In 1961, Stan Lee and Jack Kirby created The Fantastic Four and changed comic books forever. In the five decades since, Marvel Comics has become a multimedia empire of thousands of characters, hundreds of comics and hundreds of millions of dollars. But how it got there, and where it went along the way, wasn’t always pretty. In what will no doubt become an indispensable volume for comics fans and pop culture junkies alike, Sean Howe explores the wild, often messy story of the people who made Marvel what it is today. This is Marvel Comics: The Untold Story.

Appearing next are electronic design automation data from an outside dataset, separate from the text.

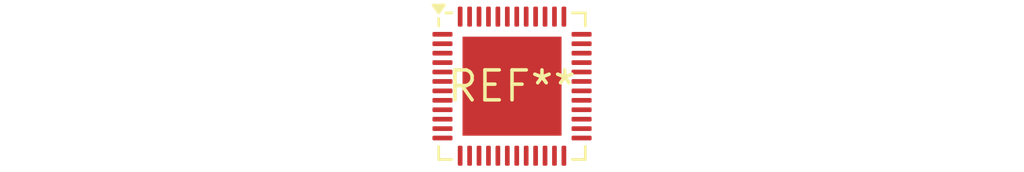
<source format=kicad_pcb>
(kicad_pcb (version 20240108) (generator pcbnew)

  (general
    (thickness 1.6)
  )

  (paper "A4")
  (layers
    (0 "F.Cu" signal)
    (31 "B.Cu" signal)
    (32 "B.Adhes" user "B.Adhesive")
    (33 "F.Adhes" user "F.Adhesive")
    (34 "B.Paste" user)
    (35 "F.Paste" user)
    (36 "B.SilkS" user "B.Silkscreen")
    (37 "F.SilkS" user "F.Silkscreen")
    (38 "B.Mask" user)
    (39 "F.Mask" user)
    (40 "Dwgs.User" user "User.Drawings")
    (41 "Cmts.User" user "User.Comments")
    (42 "Eco1.User" user "User.Eco1")
    (43 "Eco2.User" user "User.Eco2")
    (44 "Edge.Cuts" user)
    (45 "Margin" user)
    (46 "B.CrtYd" user "B.Courtyard")
    (47 "F.CrtYd" user "F.Courtyard")
    (48 "B.Fab" user)
    (49 "F.Fab" user)
    (50 "User.1" user)
    (51 "User.2" user)
    (52 "User.3" user)
    (53 "User.4" user)
    (54 "User.5" user)
    (55 "User.6" user)
    (56 "User.7" user)
    (57 "User.8" user)
    (58 "User.9" user)
  )

  (setup
    (pad_to_mask_clearance 0)
    (pcbplotparams
      (layerselection 0x00010fc_ffffffff)
      (plot_on_all_layers_selection 0x0000000_00000000)
      (disableapertmacros false)
      (usegerberextensions false)
      (usegerberattributes false)
      (usegerberadvancedattributes false)
      (creategerberjobfile false)
      (dashed_line_dash_ratio 12.000000)
      (dashed_line_gap_ratio 3.000000)
      (svgprecision 4)
      (plotframeref false)
      (viasonmask false)
      (mode 1)
      (useauxorigin false)
      (hpglpennumber 1)
      (hpglpenspeed 20)
      (hpglpendiameter 15.000000)
      (dxfpolygonmode false)
      (dxfimperialunits false)
      (dxfusepcbnewfont false)
      (psnegative false)
      (psa4output false)
      (plotreference false)
      (plotvalue false)
      (plotinvisibletext false)
      (sketchpadsonfab false)
      (subtractmaskfromsilk false)
      (outputformat 1)
      (mirror false)
      (drillshape 1)
      (scaleselection 1)
      (outputdirectory "")
    )
  )

  (net 0 "")

  (footprint "QFN-48-1EP_6x6mm_P0.4mm_EP4.2x4.2mm" (layer "F.Cu") (at 0 0))

)

</source>
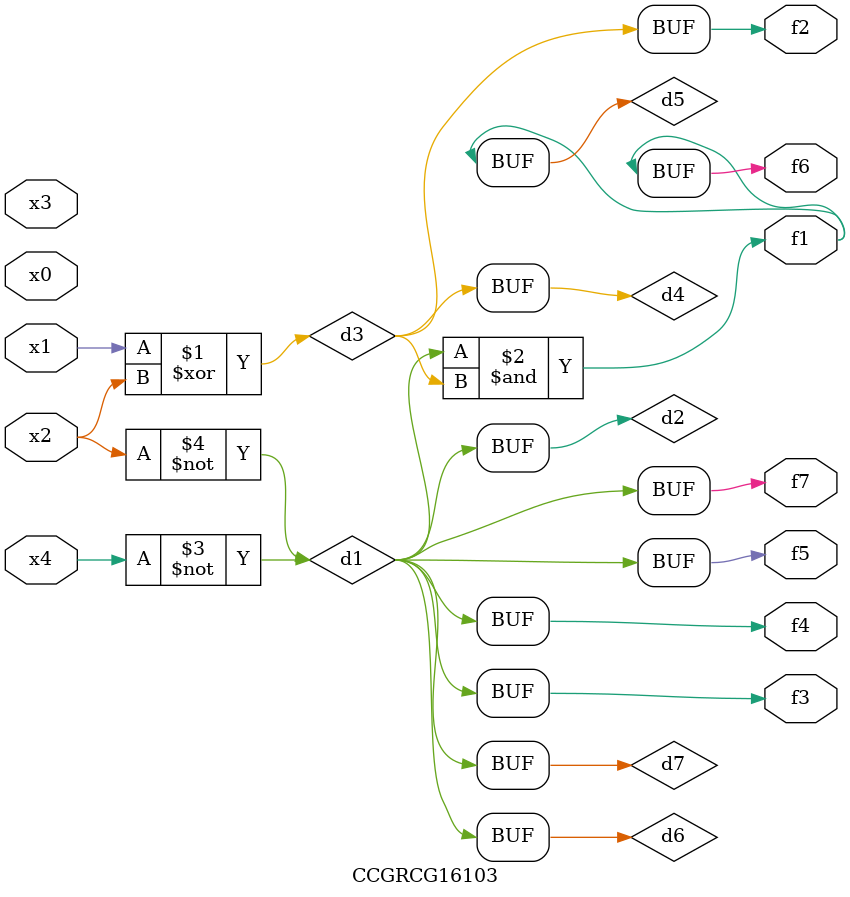
<source format=v>
module CCGRCG16103(
	input x0, x1, x2, x3, x4,
	output f1, f2, f3, f4, f5, f6, f7
);

	wire d1, d2, d3, d4, d5, d6, d7;

	not (d1, x4);
	not (d2, x2);
	xor (d3, x1, x2);
	buf (d4, d3);
	and (d5, d1, d3);
	buf (d6, d1, d2);
	buf (d7, d2);
	assign f1 = d5;
	assign f2 = d4;
	assign f3 = d7;
	assign f4 = d7;
	assign f5 = d7;
	assign f6 = d5;
	assign f7 = d7;
endmodule

</source>
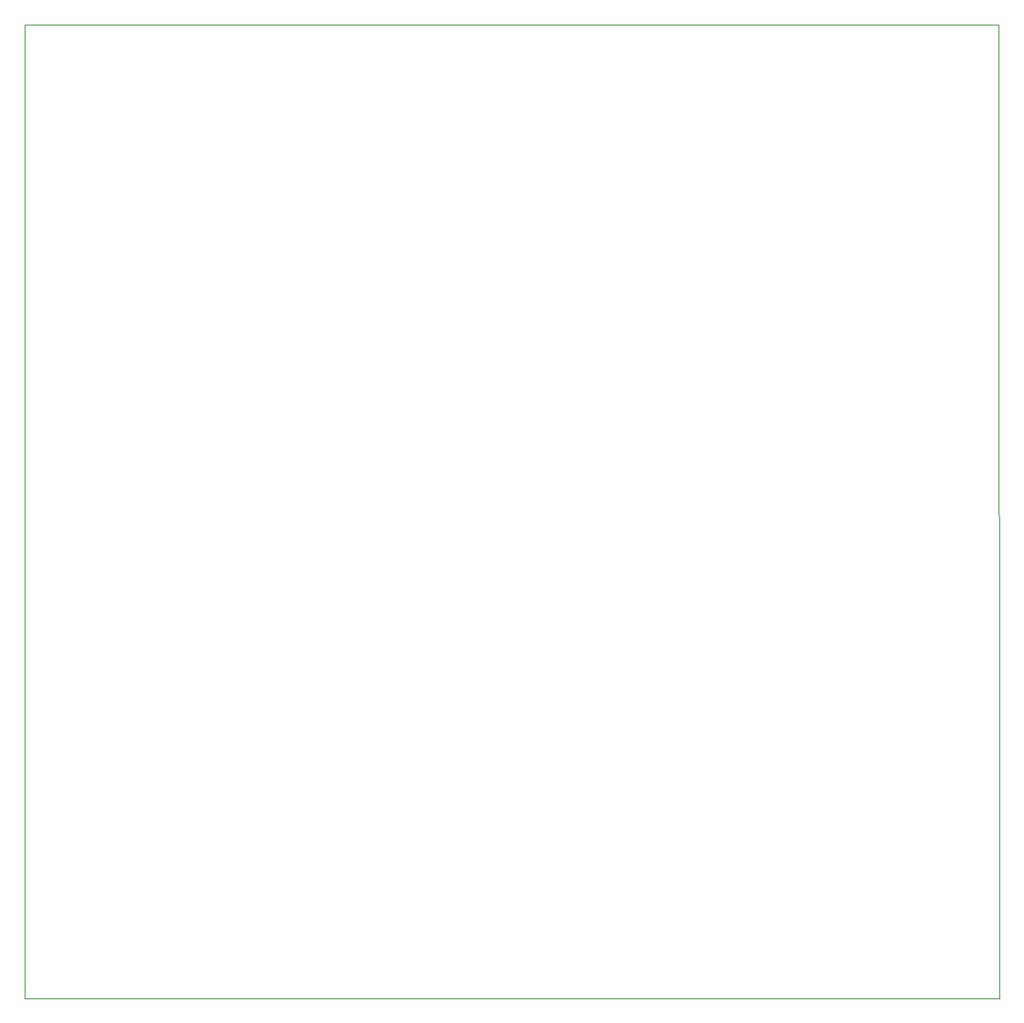
<source format=gm1>
G04 #@! TF.GenerationSoftware,KiCad,Pcbnew,(5.1.9)-1*
G04 #@! TF.CreationDate,2022-03-10T18:33:41-05:00*
G04 #@! TF.ProjectId,ADX,4144582e-6b69-4636-9164-5f7063625858,rev?*
G04 #@! TF.SameCoordinates,Original*
G04 #@! TF.FileFunction,Profile,NP*
%FSLAX46Y46*%
G04 Gerber Fmt 4.6, Leading zero omitted, Abs format (unit mm)*
G04 Created by KiCad (PCBNEW (5.1.9)-1) date 2022-03-10 18:33:41*
%MOMM*%
%LPD*%
G01*
G04 APERTURE LIST*
G04 #@! TA.AperFunction,Profile*
%ADD10C,0.100000*%
G04 #@! TD*
G04 APERTURE END LIST*
D10*
X58800000Y-13000000D02*
X58800000Y-110000000D01*
X155800000Y-13000000D02*
X58800000Y-13000000D01*
X155900000Y-110000000D02*
X155800000Y-13000000D01*
X58800000Y-110000000D02*
X155900000Y-110000000D01*
M02*

</source>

We all think we know the history of the world’s biggest comic book publisher, but the heroes and the hype are only part of the tale. Using in-depth research that includes new and archival interviews with hundreds of Marvel icons like Stan Lee, Jack Kirby, Steve Gerber, Tom Breevort and Chris Claremont, Howe digs deep into the inner sanctum of the House of Ideas and charts a panoramic view of every major development in the company’s history. If you’ve ever wondered how the Stan Lee/Jack Kirby rift got started, or why Jim Shooter became so infamous, or how the company’s bankruptcy troubles in the ’90s began, you’ll find out in these pages. The search for a reliable editor-in-chief following Stan Lee’s promotion, the rise of the X-Men under Claremont and John Byrne, the departure of Steve Ditko, the unlikely success of Howard the Duck, the birth of the crossover comic, the trauma of the Clone Saga, the mass exodus that gave birth to Image Comics, the inflation and bursting of the speculator’s bubble and the resurgence of Marvel in the 2000s. It’s all here, from Marvel’s greatest glories to its deepest failures.
But perhaps more impressive than the completeness of it all (which, believe me, is staggering) is that way Howe tells the tale. Everything is seamless, smooth, flowing like the very best comic book narrative. Even as heroes and villains emerge in the various bullpen and boardroom battles throughout the story of Marvel, Howe paints everyone as reliably, and often tragically, human. The comic book legends we’ve come to view as larger than life titans of the industry are here treated as what they really are: enthusiastic, overworked, often overambitious people trying to make good comics in the face of often ridiculous challenges. Howe manages to make this more than the story of a company. This is a story about the triumphs and tragedies of the people who tried to make the greatest comic books in the world. It’s a story of corporate pressures and private sacrifice, creator’s rights and editor’s responsibilities, gutsy calls and empty gestures. It’s the complete picture, like a Jack Kirby panorama.
Marvel Comics: The Untold Story should be required reading for all comic book fans. It’s not only a compelling, ridiculously entertaining read, but it’s among the few mainstream nonfiction works to ever shed this much light on what’s become one of the biggest industries in pop culture. Buy it, read it, then see if you can resist reading it again.